We’re also aiming to inspire change to overcome physical disabilities. Initially, we’re concentrating on bringing out the ‘PET APP’ next year so kids can interact online with sports battles using smart phones and tablets. Kid’s would learn more about each Petathletes abilities with the option to choose from 25 new Petathletes characters to formulate their own team. It’s really exciting stuff.
I’ve been asked on several occasions now whether ringleader Levi the Jamaican sprinter is modelled on the eccentric Usain Bolt. Answer: I would say he influenced and inspired the character development. Each character has their own style coming from different parts of the world so we’ve quite a mixed bag.
How do you see the licensing programme taking shape for both brands?
A key focus for Congo Tree House is positioning both brands for licensing opportunities in various product categories. Toys are very much a huge part of Storybook Monsters property plans, particularly Catalogue and Mrs Reed being starring characters and becoming interactive learning soft toys. We’re exploring ideas for Storybook Monsters stationery, apparel and accessories. Petathletes action figures and individual sports superheroes character costumes fits perfectly with the overall brand proposition, so everything we’re tirelessly working on here at Congo Tree House is investing in future activity.

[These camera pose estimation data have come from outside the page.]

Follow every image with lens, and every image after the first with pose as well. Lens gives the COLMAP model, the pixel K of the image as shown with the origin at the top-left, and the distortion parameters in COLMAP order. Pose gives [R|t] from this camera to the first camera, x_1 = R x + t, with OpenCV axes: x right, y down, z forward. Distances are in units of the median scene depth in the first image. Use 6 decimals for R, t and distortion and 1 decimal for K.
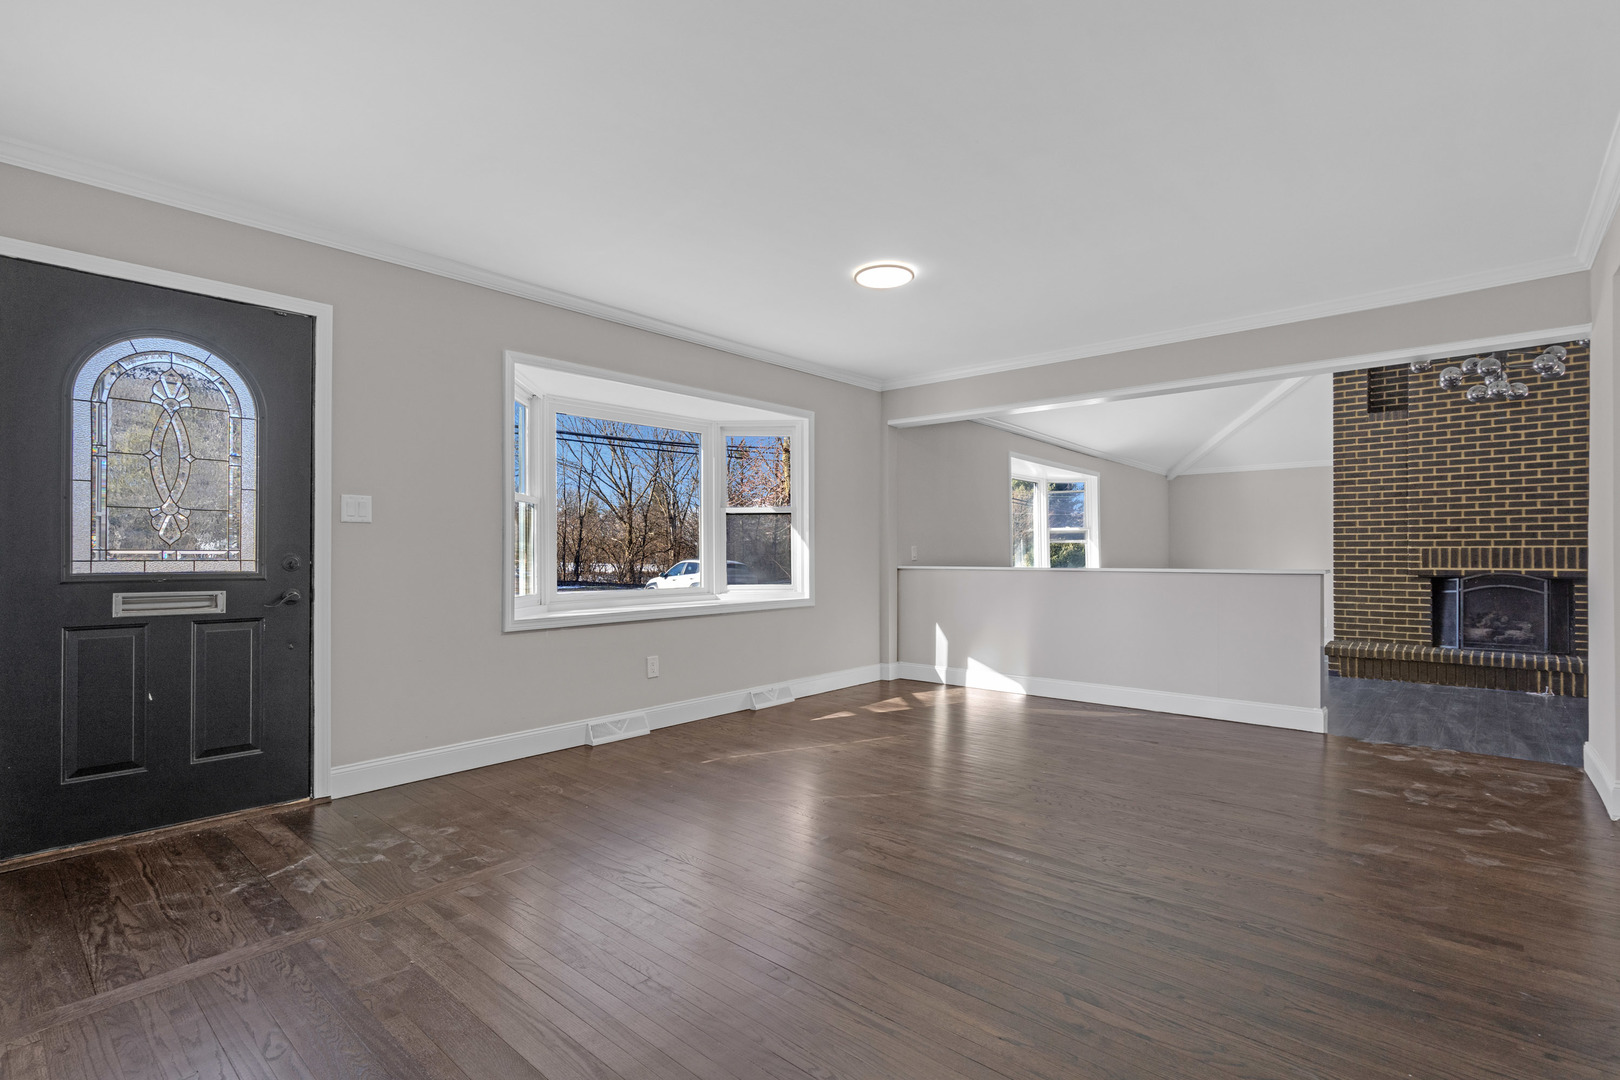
lens RADIAL K [[773.3, 0, 796.7], [0, 773.3, 552.6], [0, 0, 1]] dist [-0.001465, 0.001197]
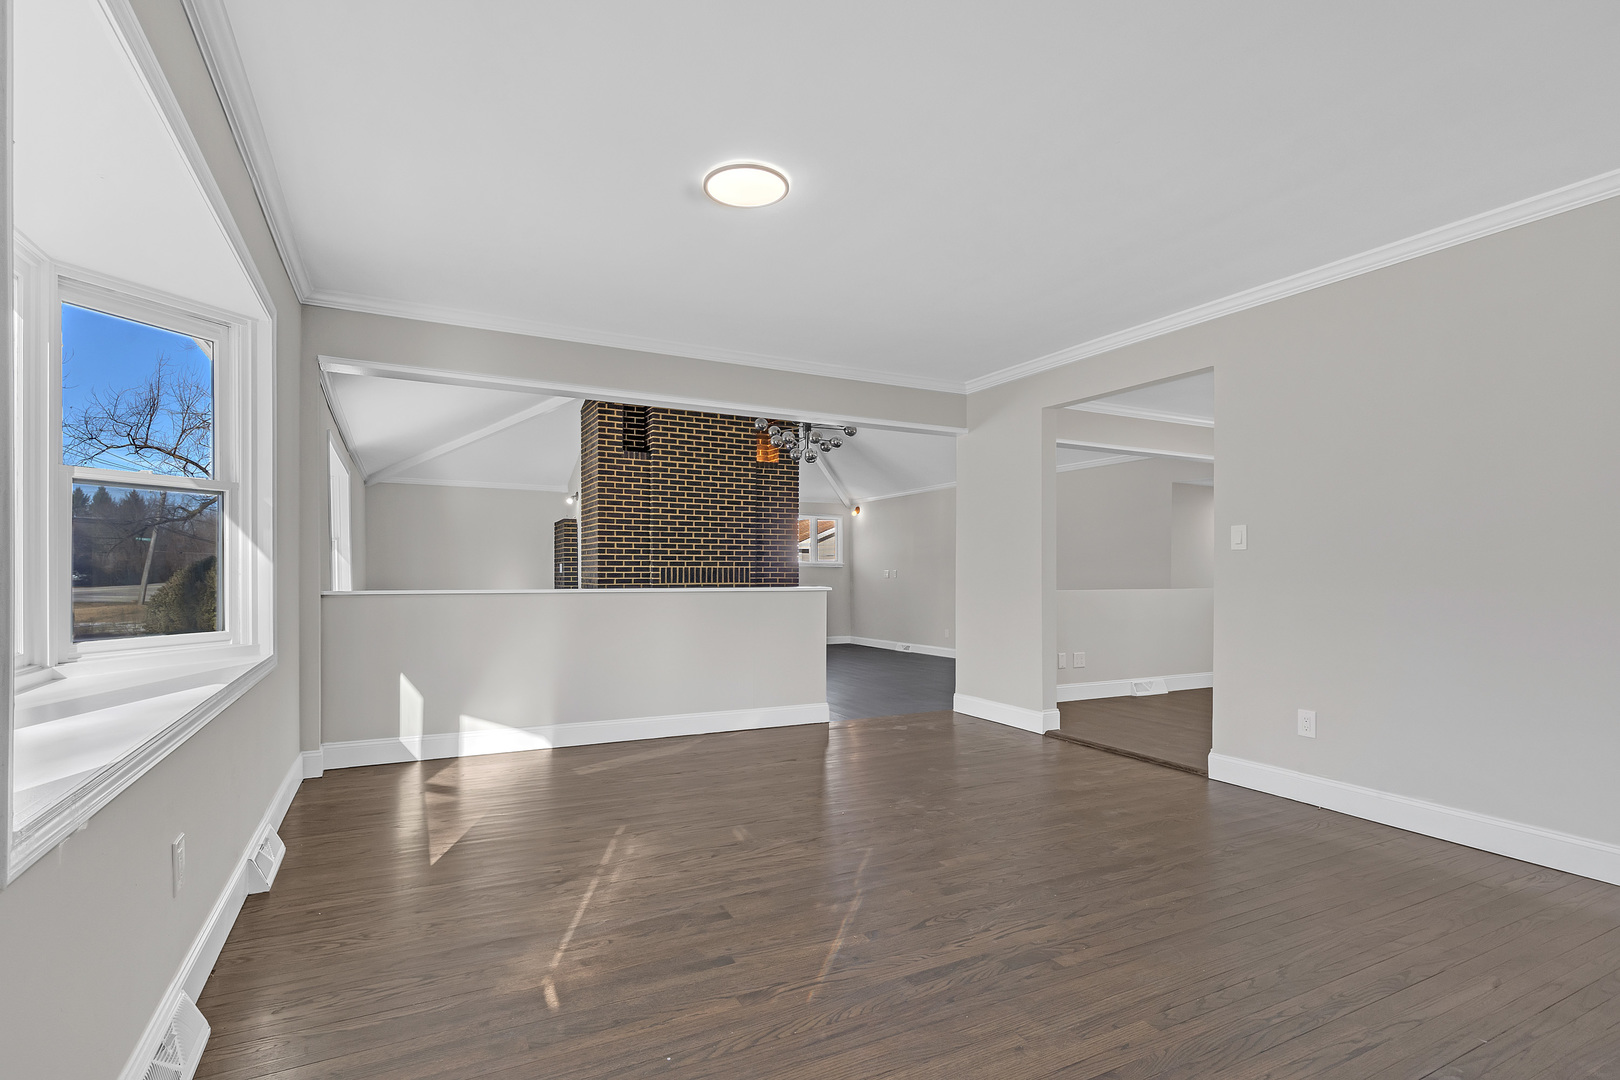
lens RADIAL K [[773.3, 0, 826.5], [0, 773.3, 573.0], [0, 0, 1]] dist [-0.001465, 0.001197]
pose [[0.350136, 0.000563, 0.936699, -0.253978], [-0.006168, 0.999980, 0.001705, -0.000382], [-0.936678, -0.006375, 0.350133, 0.326595]]
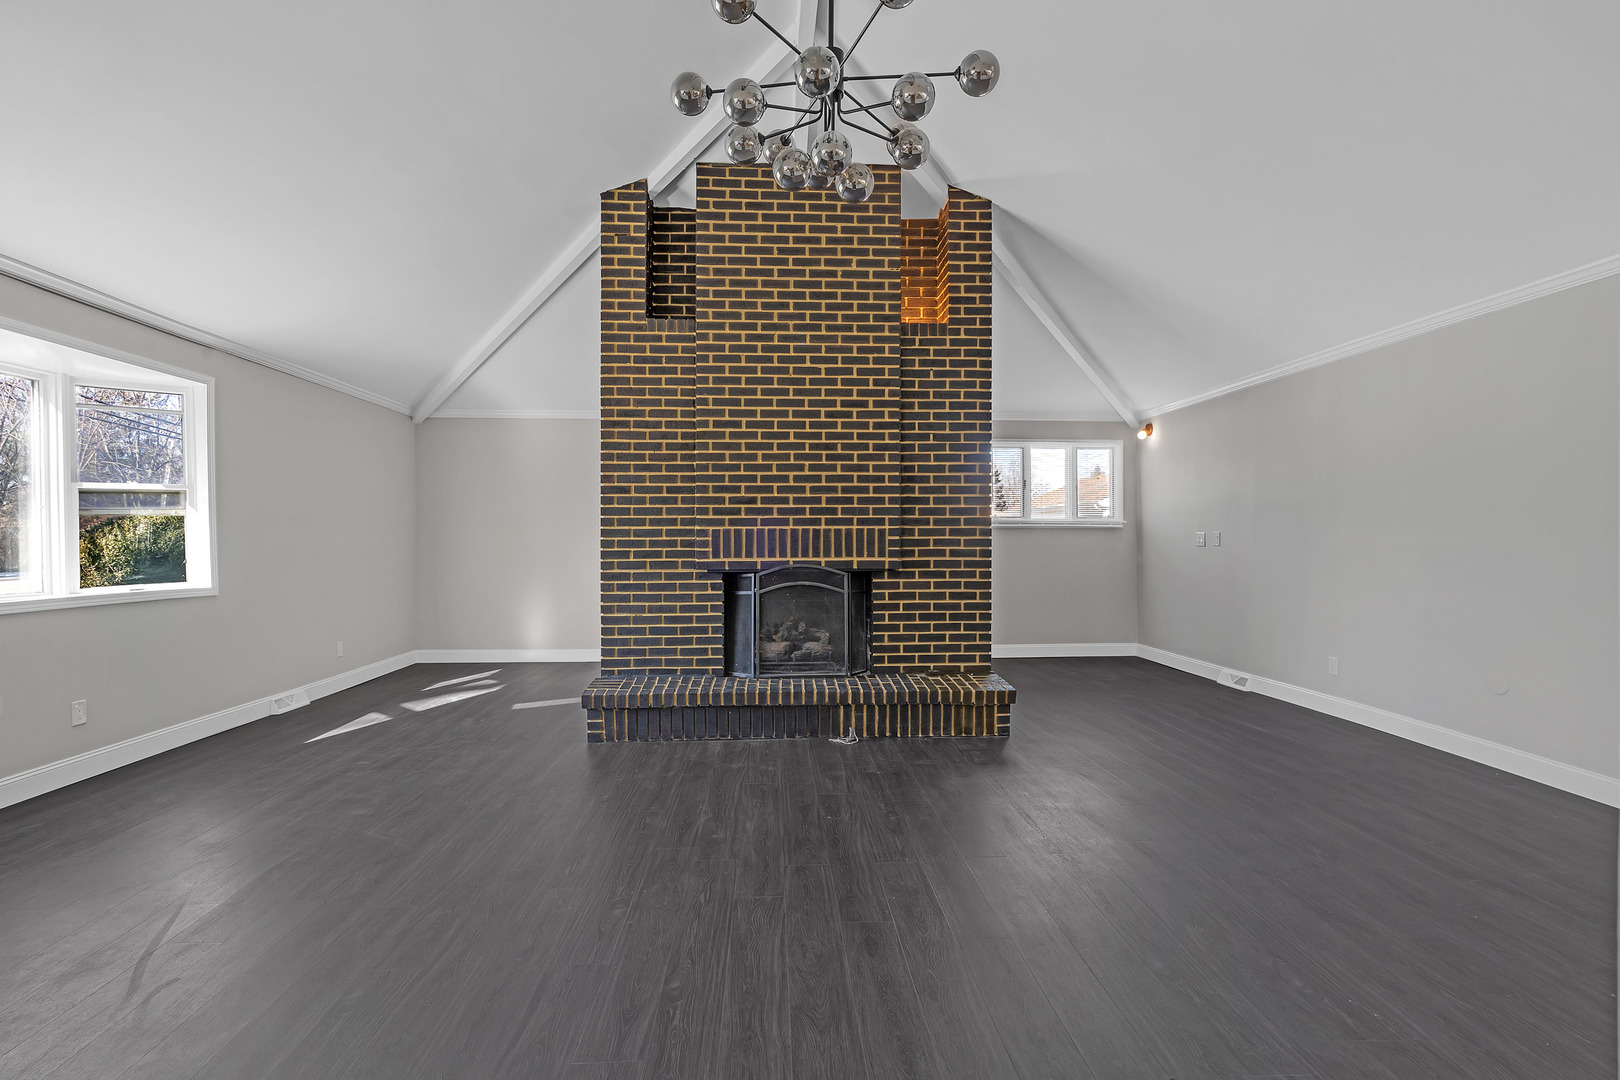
lens RADIAL K [[773.3, 0, 820.4], [0, 773.3, 534.7], [0, 0, 1]] dist [-0.001465, 0.001197]
pose [[0.698360, -0.001630, 0.715745, 0.404764], [-0.001853, 0.999990, 0.004085, -0.003639], [-0.715744, -0.004179, 0.698350, 0.476631]]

Congo Tree House has the freedom of independence for now, but how will this affect the ultimate look of the brands once new partners are on board?
Congo Tree House has unmatched creative talent and vision to bring interim ideas to life. I guess what I’m trying to say is, a children’s TV network or programme maker investor will equally have their own ideas, and I’m confident these will be explored collectively as a team. Hence the offer of shared ownership. Our main objective is to further advance our brands’ development and I’m extremely proud of how much we’ve already achieved with limited resources."